Problem to solve
Report each line of the listing below that holds "they".

Provided data
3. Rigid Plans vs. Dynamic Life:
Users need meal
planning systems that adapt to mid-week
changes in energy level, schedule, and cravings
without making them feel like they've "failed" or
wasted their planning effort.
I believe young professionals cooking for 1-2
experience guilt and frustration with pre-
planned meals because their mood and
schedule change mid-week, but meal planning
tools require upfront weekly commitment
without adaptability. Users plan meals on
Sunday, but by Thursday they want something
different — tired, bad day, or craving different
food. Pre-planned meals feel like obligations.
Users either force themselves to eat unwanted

Answer box
without making them feel like they've "failed" or
Sunday, but by Thursday they want something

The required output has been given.